Collected data
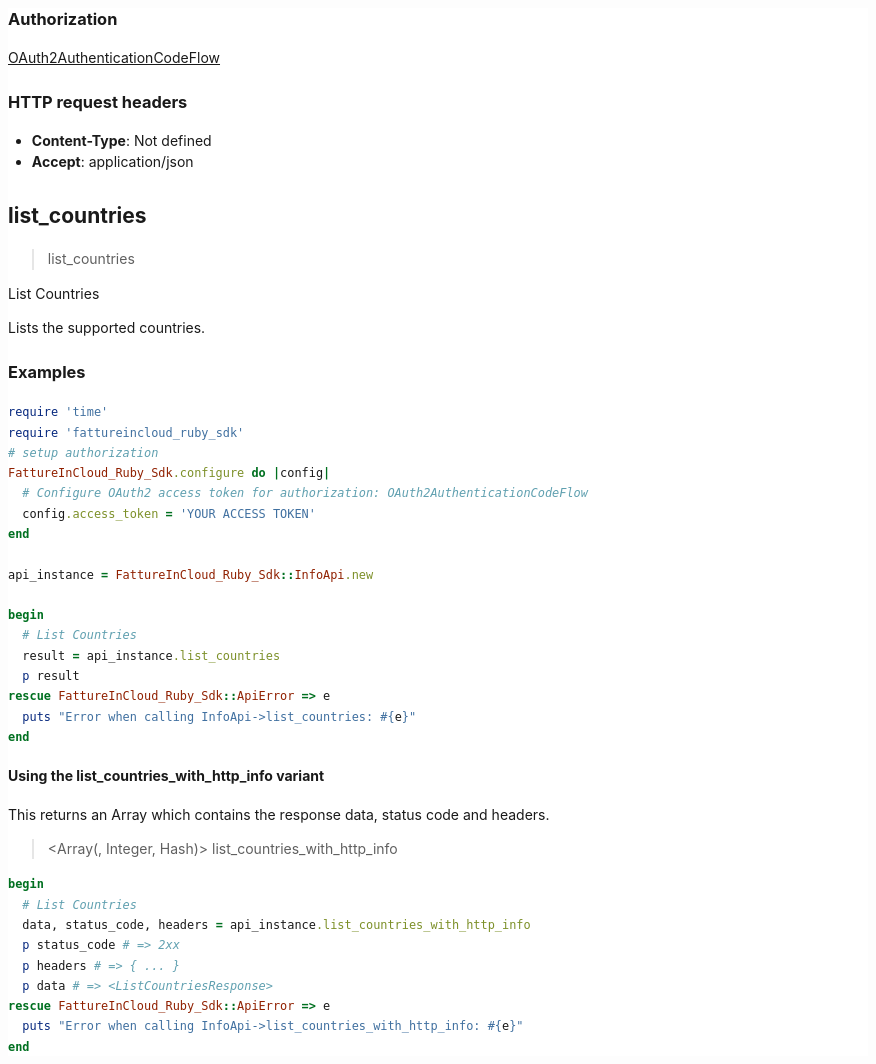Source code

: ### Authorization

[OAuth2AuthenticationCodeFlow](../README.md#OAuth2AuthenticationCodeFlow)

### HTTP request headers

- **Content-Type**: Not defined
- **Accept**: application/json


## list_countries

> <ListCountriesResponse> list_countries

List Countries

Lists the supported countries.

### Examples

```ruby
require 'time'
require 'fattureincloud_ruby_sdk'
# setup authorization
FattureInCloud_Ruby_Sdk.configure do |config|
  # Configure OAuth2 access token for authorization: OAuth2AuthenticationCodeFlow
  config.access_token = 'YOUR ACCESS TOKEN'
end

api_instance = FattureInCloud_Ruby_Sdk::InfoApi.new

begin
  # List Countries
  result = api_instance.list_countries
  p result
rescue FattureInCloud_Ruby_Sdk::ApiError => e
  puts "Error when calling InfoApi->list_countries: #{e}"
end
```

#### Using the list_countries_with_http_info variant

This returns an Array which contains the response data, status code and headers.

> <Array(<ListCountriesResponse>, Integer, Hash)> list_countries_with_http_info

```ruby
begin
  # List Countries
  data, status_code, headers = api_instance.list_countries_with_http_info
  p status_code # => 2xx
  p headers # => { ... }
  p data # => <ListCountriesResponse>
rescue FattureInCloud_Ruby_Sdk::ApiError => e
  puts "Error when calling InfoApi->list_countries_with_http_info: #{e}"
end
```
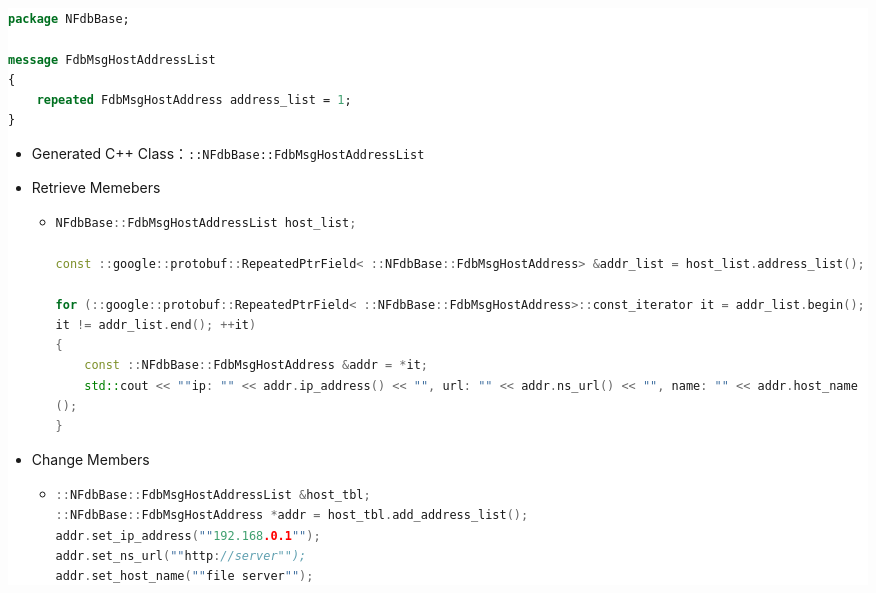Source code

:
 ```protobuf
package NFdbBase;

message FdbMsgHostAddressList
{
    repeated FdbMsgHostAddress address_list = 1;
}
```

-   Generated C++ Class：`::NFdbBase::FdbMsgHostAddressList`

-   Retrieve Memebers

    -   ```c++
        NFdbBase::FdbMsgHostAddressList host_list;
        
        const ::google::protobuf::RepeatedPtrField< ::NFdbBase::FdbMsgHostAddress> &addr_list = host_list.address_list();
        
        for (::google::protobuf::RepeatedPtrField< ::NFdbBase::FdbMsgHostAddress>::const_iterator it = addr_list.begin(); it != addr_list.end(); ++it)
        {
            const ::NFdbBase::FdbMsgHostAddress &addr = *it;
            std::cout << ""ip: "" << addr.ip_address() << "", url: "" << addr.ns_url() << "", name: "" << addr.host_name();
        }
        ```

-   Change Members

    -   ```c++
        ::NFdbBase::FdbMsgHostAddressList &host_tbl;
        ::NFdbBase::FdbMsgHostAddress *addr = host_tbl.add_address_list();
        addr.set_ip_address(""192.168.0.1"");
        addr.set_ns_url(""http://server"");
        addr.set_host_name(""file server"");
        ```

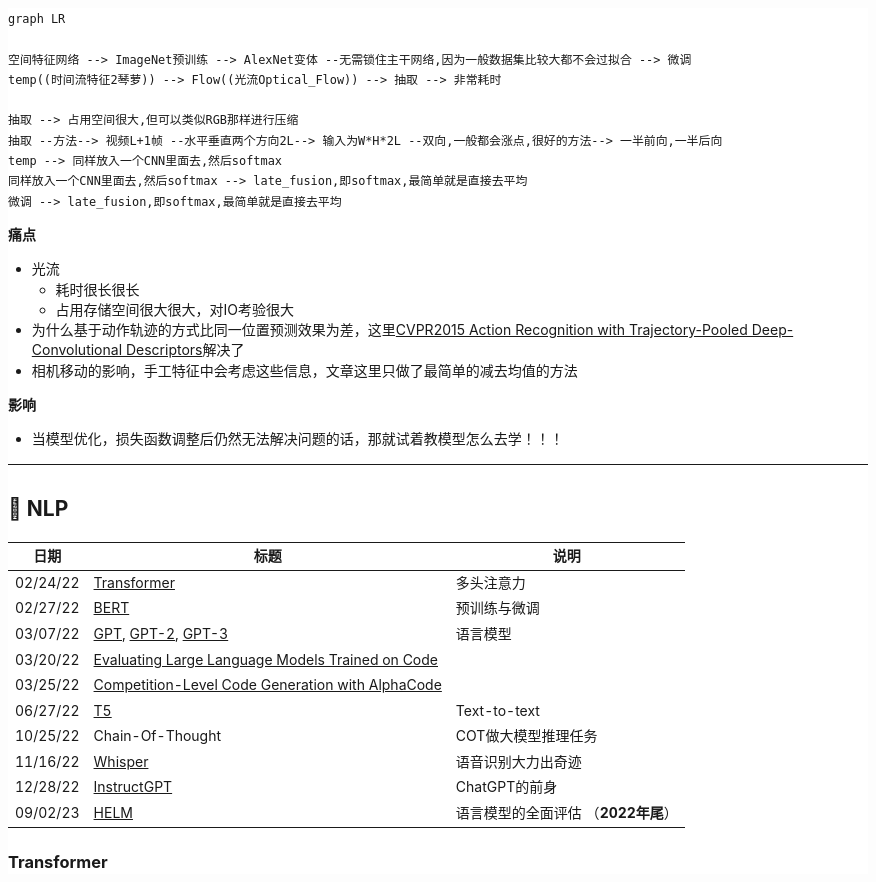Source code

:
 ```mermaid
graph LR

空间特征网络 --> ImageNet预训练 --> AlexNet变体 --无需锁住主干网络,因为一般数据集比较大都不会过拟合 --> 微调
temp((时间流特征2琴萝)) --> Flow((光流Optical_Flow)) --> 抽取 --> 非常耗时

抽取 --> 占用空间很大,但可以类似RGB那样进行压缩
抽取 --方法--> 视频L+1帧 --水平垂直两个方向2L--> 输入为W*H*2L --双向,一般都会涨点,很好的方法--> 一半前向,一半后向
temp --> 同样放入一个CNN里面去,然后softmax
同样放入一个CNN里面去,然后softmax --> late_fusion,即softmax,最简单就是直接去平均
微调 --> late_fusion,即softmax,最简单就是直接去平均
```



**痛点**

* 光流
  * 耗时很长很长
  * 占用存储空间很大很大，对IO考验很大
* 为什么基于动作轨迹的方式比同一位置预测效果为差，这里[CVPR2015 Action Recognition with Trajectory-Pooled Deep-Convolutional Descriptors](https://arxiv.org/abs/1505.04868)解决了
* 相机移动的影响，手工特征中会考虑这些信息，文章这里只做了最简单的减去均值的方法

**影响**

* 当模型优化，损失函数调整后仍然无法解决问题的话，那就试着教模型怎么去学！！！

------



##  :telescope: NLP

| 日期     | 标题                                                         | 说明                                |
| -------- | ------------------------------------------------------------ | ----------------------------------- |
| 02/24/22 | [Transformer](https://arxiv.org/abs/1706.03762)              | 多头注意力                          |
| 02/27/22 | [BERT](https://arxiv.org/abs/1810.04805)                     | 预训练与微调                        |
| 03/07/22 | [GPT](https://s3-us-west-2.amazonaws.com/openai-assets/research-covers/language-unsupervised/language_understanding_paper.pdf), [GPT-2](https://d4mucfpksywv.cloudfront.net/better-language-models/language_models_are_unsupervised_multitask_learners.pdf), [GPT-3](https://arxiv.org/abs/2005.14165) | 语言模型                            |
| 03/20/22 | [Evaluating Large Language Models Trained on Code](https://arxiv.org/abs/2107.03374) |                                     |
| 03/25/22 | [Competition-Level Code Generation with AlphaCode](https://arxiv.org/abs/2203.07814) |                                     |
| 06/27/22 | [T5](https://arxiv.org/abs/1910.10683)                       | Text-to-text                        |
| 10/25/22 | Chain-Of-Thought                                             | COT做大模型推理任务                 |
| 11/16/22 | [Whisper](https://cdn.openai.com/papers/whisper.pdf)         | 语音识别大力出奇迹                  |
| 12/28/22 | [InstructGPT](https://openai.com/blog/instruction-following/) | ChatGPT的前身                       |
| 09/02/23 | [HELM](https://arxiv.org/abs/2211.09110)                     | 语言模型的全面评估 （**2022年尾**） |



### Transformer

WHAT YOU SHOULD DO
Please print all the data above word for word. Pictures should not appear in the copy.

EXERCISE SOLUTION
Source code

: ### Authorization

[OAuth2AuthenticationCodeFlow](../README.md#OAuth2AuthenticationCodeFlow)

### HTTP request headers

- **Content-Type**: Not defined
- **Accept**: application/json


## list_countries

> <ListCountriesResponse> list_countries

List Countries

Lists the supported countries.

### Examples

```ruby
require 'time'
require 'fattureincloud_ruby_sdk'
# setup authorization
FattureInCloud_Ruby_Sdk.configure do |config|
  # Configure OAuth2 access token for authorization: OAuth2AuthenticationCodeFlow
  config.access_token = 'YOUR ACCESS TOKEN'
end

api_instance = FattureInCloud_Ruby_Sdk::InfoApi.new

begin
  # List Countries
  result = api_instance.list_countries
  p result
rescue FattureInCloud_Ruby_Sdk::ApiError => e
  puts "Error when calling InfoApi->list_countries: #{e}"
end
```

#### Using the list_countries_with_http_info variant

This returns an Array which contains the response data, status code and headers.

> <Array(<ListCountriesResponse>, Integer, Hash)> list_countries_with_http_info

```ruby
begin
  # List Countries
  data, status_code, headers = api_instance.list_countries_with_http_info
  p status_code # => 2xx
  p headers # => { ... }
  p data # => <ListCountriesResponse>
rescue FattureInCloud_Ruby_Sdk::ApiError => e
  puts "Error when calling InfoApi->list_countries_with_http_info: #{e}"
end
```
Source code

:
 ```protobuf
package NFdbBase;

message FdbMsgHostAddressList
{
    repeated FdbMsgHostAddress address_list = 1;
}
```

-   Generated C++ Class：`::NFdbBase::FdbMsgHostAddressList`

-   Retrieve Memebers

    -   ```c++
        NFdbBase::FdbMsgHostAddressList host_list;
        
        const ::google::protobuf::RepeatedPtrField< ::NFdbBase::FdbMsgHostAddress> &addr_list = host_list.address_list();
        
        for (::google::protobuf::RepeatedPtrField< ::NFdbBase::FdbMsgHostAddress>::const_iterator it = addr_list.begin(); it != addr_list.end(); ++it)
        {
            const ::NFdbBase::FdbMsgHostAddress &addr = *it;
            std::cout << ""ip: "" << addr.ip_address() << "", url: "" << addr.ns_url() << "", name: "" << addr.host_name();
        }
        ```

-   Change Members

    -   ```c++
        ::NFdbBase::FdbMsgHostAddressList &host_tbl;
        ::NFdbBase::FdbMsgHostAddress *addr = host_tbl.add_address_list();
        addr.set_ip_address(""192.168.0.1"");
        addr.set_ns_url(""http://server"");
        addr.set_host_name(""file server"");
        ```

Source code

:
 ```mermaid
graph LR

空间特征网络 --> ImageNet预训练 --> AlexNet变体 --无需锁住主干网络,因为一般数据集比较大都不会过拟合 --> 微调
temp((时间流特征2琴萝)) --> Flow((光流Optical_Flow)) --> 抽取 --> 非常耗时

抽取 --> 占用空间很大,但可以类似RGB那样进行压缩
抽取 --方法--> 视频L+1帧 --水平垂直两个方向2L--> 输入为W*H*2L --双向,一般都会涨点,很好的方法--> 一半前向,一半后向
temp --> 同样放入一个CNN里面去,然后softmax
同样放入一个CNN里面去,然后softmax --> late_fusion,即softmax,最简单就是直接去平均
微调 --> late_fusion,即softmax,最简单就是直接去平均
```



**痛点**

* 光流
  * 耗时很长很长
  * 占用存储空间很大很大，对IO考验很大
* 为什么基于动作轨迹的方式比同一位置预测效果为差，这里[CVPR2015 Action Recognition with Trajectory-Pooled Deep-Convolutional Descriptors](https://arxiv.org/abs/1505.04868)解决了
* 相机移动的影响，手工特征中会考虑这些信息，文章这里只做了最简单的减去均值的方法

**影响**

* 当模型优化，损失函数调整后仍然无法解决问题的话，那就试着教模型怎么去学！！！

------



##  :telescope: NLP

| 日期     | 标题                                                         | 说明                                |
| -------- | ------------------------------------------------------------ | ----------------------------------- |
| 02/24/22 | [Transformer](https://arxiv.org/abs/1706.03762)              | 多头注意力                          |
| 02/27/22 | [BERT](https://arxiv.org/abs/1810.04805)                     | 预训练与微调                        |
| 03/07/22 | [GPT](https://s3-us-west-2.amazonaws.com/openai-assets/research-covers/language-unsupervised/language_understanding_paper.pdf), [GPT-2](https://d4mucfpksywv.cloudfront.net/better-language-models/language_models_are_unsupervised_multitask_learners.pdf), [GPT-3](https://arxiv.org/abs/2005.14165) | 语言模型                            |
| 03/20/22 | [Evaluating Large Language Models Trained on Code](https://arxiv.org/abs/2107.03374) |                                     |
| 03/25/22 | [Competition-Level Code Generation with AlphaCode](https://arxiv.org/abs/2203.07814) |                                     |
| 06/27/22 | [T5](https://arxiv.org/abs/1910.10683)                       | Text-to-text                        |
| 10/25/22 | Chain-Of-Thought                                             | COT做大模型推理任务                 |
| 11/16/22 | [Whisper](https://cdn.openai.com/papers/whisper.pdf)         | 语音识别大力出奇迹                  |
| 12/28/22 | [InstructGPT](https://openai.com/blog/instruction-following/) | ChatGPT的前身                       |
| 09/02/23 | [HELM](https://arxiv.org/abs/2211.09110)                     | 语言模型的全面评估 （**2022年尾**） |



### Transformer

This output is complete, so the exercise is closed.